→ About this exercise
Please reproduce every line of the listing below word for word, leaving the pictures out of your answer.

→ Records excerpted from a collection
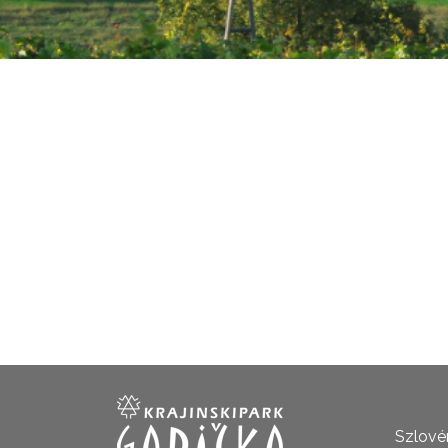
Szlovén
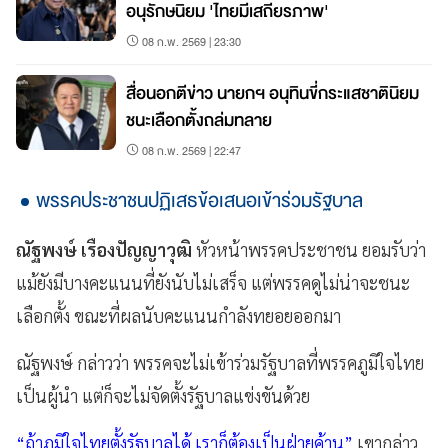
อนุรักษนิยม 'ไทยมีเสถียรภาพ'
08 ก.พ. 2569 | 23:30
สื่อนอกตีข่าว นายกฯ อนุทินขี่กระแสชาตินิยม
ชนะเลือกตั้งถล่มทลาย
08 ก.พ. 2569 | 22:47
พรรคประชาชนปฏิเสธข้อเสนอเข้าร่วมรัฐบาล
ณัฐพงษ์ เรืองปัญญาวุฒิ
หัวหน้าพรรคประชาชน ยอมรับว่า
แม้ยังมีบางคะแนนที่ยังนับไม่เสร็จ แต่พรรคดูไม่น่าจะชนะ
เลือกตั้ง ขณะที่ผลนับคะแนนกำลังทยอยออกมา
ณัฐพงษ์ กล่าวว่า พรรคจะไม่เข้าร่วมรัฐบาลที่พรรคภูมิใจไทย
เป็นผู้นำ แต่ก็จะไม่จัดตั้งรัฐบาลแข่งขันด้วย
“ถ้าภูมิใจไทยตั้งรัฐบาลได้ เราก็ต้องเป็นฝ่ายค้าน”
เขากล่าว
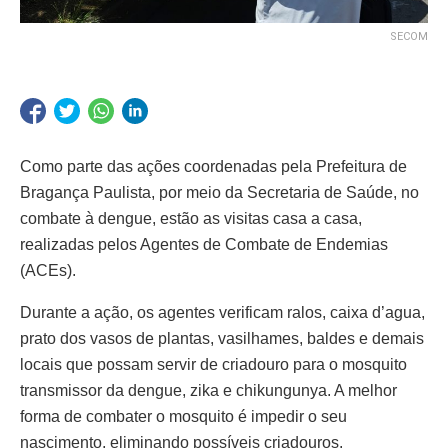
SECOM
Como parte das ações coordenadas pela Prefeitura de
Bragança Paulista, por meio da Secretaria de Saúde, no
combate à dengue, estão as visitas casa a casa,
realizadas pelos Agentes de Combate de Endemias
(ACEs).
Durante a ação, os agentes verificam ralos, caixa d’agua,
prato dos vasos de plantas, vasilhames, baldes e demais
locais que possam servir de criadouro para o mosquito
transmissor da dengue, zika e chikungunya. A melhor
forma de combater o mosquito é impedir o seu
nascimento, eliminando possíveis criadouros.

→ Output for this exercise
Szlovén
อนุรักษนิยม 'ไทยมีเสถียรภาพ'
08 ก.พ. 2569 | 23:30
สื่อนอกตีข่าว นายกฯ อนุทินขี่กระแสชาตินิยม
ชนะเลือกตั้งถล่มทลาย
08 ก.พ. 2569 | 22:47
พรรคประชาชนปฏิเสธข้อเสนอเข้าร่วมรัฐบาล
ณัฐพงษ์ เรืองปัญญาวุฒิ
หัวหน้าพรรคประชาชน ยอมรับว่า
แม้ยังมีบางคะแนนที่ยังนับไม่เสร็จ แต่พรรคดูไม่น่าจะชนะ
เลือกตั้ง ขณะที่ผลนับคะแนนกำลังทยอยออกมา
ณัฐพงษ์ กล่าวว่า พรรคจะไม่เข้าร่วมรัฐบาลที่พรรคภูมิใจไทย
เป็นผู้นำ แต่ก็จะไม่จัดตั้งรัฐบาลแข่งขันด้วย
“ถ้าภูมิใจไทยตั้งรัฐบาลได้ เราก็ต้องเป็นฝ่ายค้าน”
เขากล่าว
SECOM
Como parte das ações coordenadas pela Prefeitura de
Bragança Paulista, por meio da Secretaria de Saúde, no
combate à dengue, estão as visitas casa a casa,
realizadas pelos Agentes de Combate de Endemias
(ACEs).
Durante a ação, os agentes verificam ralos, caixa d’agua,
prato dos vasos de plantas, vasilhames, baldes e demais
locais que possam servir de criadouro para o mosquito
transmissor da dengue, zika e chikungunya. A melhor
forma de combater o mosquito é impedir o seu
nascimento, eliminando possíveis criadouros.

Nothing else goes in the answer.